The crazy thing about memory is that, in the end, there is no single “way that something happened”; there is only the “way that you remember what happened!”
Memory is so subjective that two people, standing side by side, witnessing the same thing, can have completely different memories of what they just witnessed. For those of you who have been married for some time, you probably experience this phenomena on a daily basis. (“I didn’t say I didn’t want to go! I simply asked If I had to go!”) Your memory can be affected by your mood, the environment, the time of day, or your level of interest. To be honest, Memory Foam is more reliable than the human brain.
And when it comes time to recall a memory and re-tell it to others, a plethora of things can affect the content of story. The teller’s vocabulary, the makeup of the audience, or even how much the teller likes to improve or embellish the story. In private circles, I am known as the great embellisher. I am constantly re-writing history to make “true” stories more entertaining.
Magicians have learned to use this quirky quality of how people remember things to their advantage. For instance, in this close-up card routine that I perform, while the spectator is shuffling the cards just before the big reveal, I recount the actions that have already taken place. The thing is, I LIE!!! The lies are subtle, but most definitely not true. But, it always works. Everybody remembers the trick exactly the way I described it. Not only have I manipulated the memory of my audience, but I have also planted a more homogenous memory of the trick in the minds of all who were watching.
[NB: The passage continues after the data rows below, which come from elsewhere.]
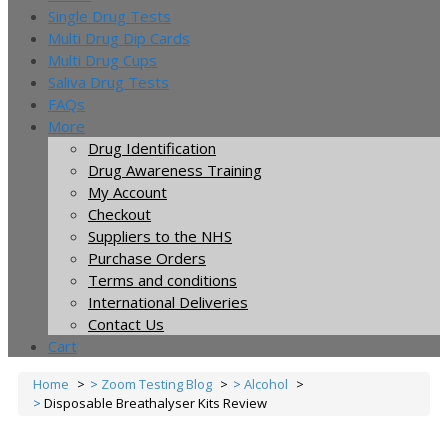
Single Drug Tests
Multi Drug Dip Cards
Multi Drug Cups
Saliva Drug Tests
FAQs
More
Drug Identification
Drug Awareness Training
My Account
Checkout
Suppliers to the NHS
Purchase Orders
Terms and conditions
International Deliveries
Contact Us
Cart
Home
Zoom Testing Blog
Alcohol
Disposable Breathalyser Kits Review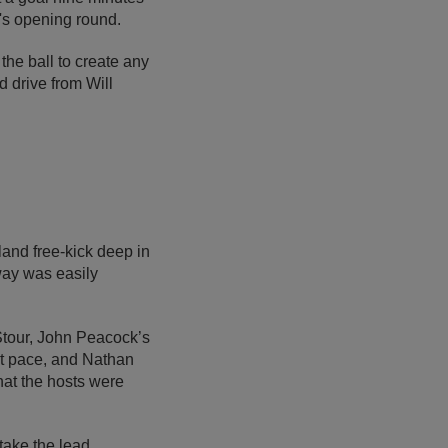
n's opening round.
the ball to create any
d drive from Will
land free-kick deep in
away was easily
Stour, John Peacock’s
at pace, and Nathan
that the hosts were
take the lead,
And though your audience’s memory of your show is likely to be influenced by a variety of factors, it is also affected by time. I have had people come up to me at a walk-around gig and regale me with the story of an amazing trick I did for them two years ago, at another function. They tell of a trick that is not only utterly impossible to do under walk-around conditions, but a trick I have never done anywhere – at all. I was confused by this at first, but I now believe that they are recalling not what I did, but how I made them feel. Subjective memory aside, they will always remember how you make them feel.